EXCERPTED PASSAGE:
[start]

Case ID: kan_36/html/0432-01.html
Source: Caselaw Access Project
Author: {"author": "Holt, C.:", "license": "Public Domain", "url": "https://static.case.law/"}
Date Created: 2024-08-24T03:29:51.129683

John Armstrong v. The City of Topeka.
    1. City — Addition—Plat—Acknowledgment. The map or plat of a proposed addition to a city must be made and acknowledged by the owner of the land sought to be added to the city.
    2. Land, When not Part of City. When such map or plat embraces land not owned by the parties making and acknowledging the same, such land does not become a part of said city, even after all of said proposed addition is attempted to be added thereto by a city ordinance.
    3. --Payment of Tax — Acquiescence of Owner. The payment of a tax upon land erroneously assessed in a city, is not such an acquiescence by the owner in an attempt to add said land to the city as would prevent him from asserting that such land was no part of said city.
    
      Error from Shawnee District Court.
    
    Action brought by Armstrong against The City of Topeka, to restrain the defendant from opening a street through the land of the plaintiff. A temporary restraining order was granted by the probate judge of Shawnee county. Trial at the September Term, 1886.
    The court found substantially that plaintiff was the owner in fee simple of the property in question, being a tract of land 224 feet by 315 feet, bounded on all sides by streets, alleys, blocks and lots, regularly platted and laid out aá a part of the city of Topeka; and also found that in 1869, Zenos King, the owner and proprietor of seventy-two acres surrounding the land in controversy, except upon the east, where it joined the then western boundary of the city of Topeka, caused his said seventy-two acres, and also eight acres besides, including this land of Armstrong, to be duly laid out in lots, blocks, streets and alleys, in substantial conformity to law, so far as mere form is concerned, and made an acknowledgment, signed by himself and his wife, in which appeared the following as' a part thereof:
    “It is our purpose to have said plat duly recorded, with a view to the sale of said lots; but this representation and plat are not to be construed as warranting against the rights of any person or persons concerning the whole or any part of such portion of said addition as is contained within the bounds of the red dotted lines exhibited thereon.”
    The said dotted lines bounded the eight acres to which Zenos King had no title.

[end]

MATERIAL SUPPLIED:

[start]

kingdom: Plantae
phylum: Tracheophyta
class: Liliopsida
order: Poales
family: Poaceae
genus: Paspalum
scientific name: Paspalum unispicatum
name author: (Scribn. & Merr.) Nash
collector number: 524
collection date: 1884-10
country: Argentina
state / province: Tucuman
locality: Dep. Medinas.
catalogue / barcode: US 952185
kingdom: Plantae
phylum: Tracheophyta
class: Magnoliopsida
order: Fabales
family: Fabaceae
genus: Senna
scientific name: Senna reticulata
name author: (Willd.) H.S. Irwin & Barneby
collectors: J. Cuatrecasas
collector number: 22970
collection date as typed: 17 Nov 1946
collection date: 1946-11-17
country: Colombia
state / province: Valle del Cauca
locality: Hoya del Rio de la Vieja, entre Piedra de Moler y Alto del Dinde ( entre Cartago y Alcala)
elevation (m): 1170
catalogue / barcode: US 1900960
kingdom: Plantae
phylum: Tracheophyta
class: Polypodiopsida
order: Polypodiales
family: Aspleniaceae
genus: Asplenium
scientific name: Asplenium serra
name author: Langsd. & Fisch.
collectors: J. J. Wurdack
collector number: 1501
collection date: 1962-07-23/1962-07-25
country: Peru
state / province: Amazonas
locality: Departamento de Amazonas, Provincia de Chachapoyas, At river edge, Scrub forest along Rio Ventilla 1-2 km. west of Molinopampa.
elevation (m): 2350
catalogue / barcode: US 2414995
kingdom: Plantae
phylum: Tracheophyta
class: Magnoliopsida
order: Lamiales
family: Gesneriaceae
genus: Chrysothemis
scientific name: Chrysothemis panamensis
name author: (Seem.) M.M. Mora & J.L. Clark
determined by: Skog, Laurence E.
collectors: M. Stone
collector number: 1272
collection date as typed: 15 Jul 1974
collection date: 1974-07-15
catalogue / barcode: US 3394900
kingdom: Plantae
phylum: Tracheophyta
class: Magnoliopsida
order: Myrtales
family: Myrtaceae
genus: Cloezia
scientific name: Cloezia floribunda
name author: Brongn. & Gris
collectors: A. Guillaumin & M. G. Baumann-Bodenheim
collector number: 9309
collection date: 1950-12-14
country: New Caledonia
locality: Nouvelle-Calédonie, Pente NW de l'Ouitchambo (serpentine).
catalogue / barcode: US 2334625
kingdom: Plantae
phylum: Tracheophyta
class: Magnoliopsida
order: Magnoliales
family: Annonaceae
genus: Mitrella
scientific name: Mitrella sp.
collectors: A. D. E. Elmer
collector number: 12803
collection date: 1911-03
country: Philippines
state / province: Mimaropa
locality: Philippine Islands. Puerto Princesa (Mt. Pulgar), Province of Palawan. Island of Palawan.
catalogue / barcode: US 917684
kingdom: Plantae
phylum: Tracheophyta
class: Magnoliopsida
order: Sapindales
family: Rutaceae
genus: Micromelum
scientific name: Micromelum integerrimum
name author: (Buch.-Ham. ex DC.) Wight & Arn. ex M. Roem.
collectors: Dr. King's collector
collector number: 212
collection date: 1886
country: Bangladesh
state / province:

[end]

WHAT IS ASKED:
(a) Answer these questions using the Armstrong v. City of Topeka case:
(i) Who granted the temporary restraining order?
(ii) What were the dimensions of Armstrong's tract of land?
(iii) In what year did Zenos King have the land laid out in lots, blocks, streets and alleys?
(b) Continue the Armstrong v. City of Topeka case from its final sentence.
The entries come from a different source than the court case.

TASK-BY-TASK ANSWERS:
(a)
(i) The probate judge of Shawnee county.
(ii) 224 feet by 315 feet.
(iii) 1869.

(b)
    On the 21st day of February, 1871, an ordinance was duly passed by the mayor and council of the city of Topeka, annexing King’s addition to the city of Topeka. On the 15th day of April, 1875, an ordinance was duly passed, reestablishing the boundaries of said city, which ordinance included within the city limits the land in controversy in’ this action. On the 21st day of February, 1882, another ordinance was passed, also defining the boundaries of said city, which included within the city limits this land in question. On the 16th day of March, 1883, a large number of persons, citizens of said city, resided south and west of the land in controvei’sy in this action, and the extension and opening of a street through the land in question was a public necessity, and proper and regular steps were taken to open said street across the land of plaintiff, provided the land was a part of the city; that since February, 1871, the plaintiff and his grantor regularly paid taxes on said property, the same having beeu assessed for taxes in the city of Topeka; that there is no evidence tending to show in this action that the plaintiff or his grantor at any time ever consented in writing that the land in controversy might be annexed to the city of Topeka, but at the date of the publication of said ordinance, and ever since, plaintiff and his grantor have been citizens of the state of Kansas.
    Finding eighteen is as follows:
    “The only question in controversy in this action is, whether the city of Topeka, defendant, at the time of the condemnation proceedings had jurisdiction to take and appropriate the land belonging to the plaintiff for a street, inasmuch as the land appropriated by said city had not at any time been surveyed and platted into lots, blocks, streets and alleys, by the proprietor thereof, nor annexed to the city of Topeka with the written consent of the plaintiff as grantor.”
    The court found as conclusions of law, that the city of Topeka, by its several ordinances referred to, intended to and did annex all of said King’s addition to the city of Topeka, and the proprietors of said tracts have acquiesced in said annexation of their land ever since the passage of the ordinance of February, 1871, and by the acts of the plaintiff he had ratified in law the several acts of the defendant annexing and including the land in controversy, within the jurisdiction of the city of Topeka; that the proceedings of the city, in condemning and appropriating the plaintiff’s land in controversy for a street, were regular in all respects, and the said city has jurisdiction to condemn and appropriate the land in question for the purpose of said street and the use of the public. New trial denied, and judgment for The City and against Armstrong. He brings the case here.
    
      Wm. P. Douthitt, and C. M. Foster, for plaintiff in error.
    
      Jasper H. Moss, city attorney, for defendant in error.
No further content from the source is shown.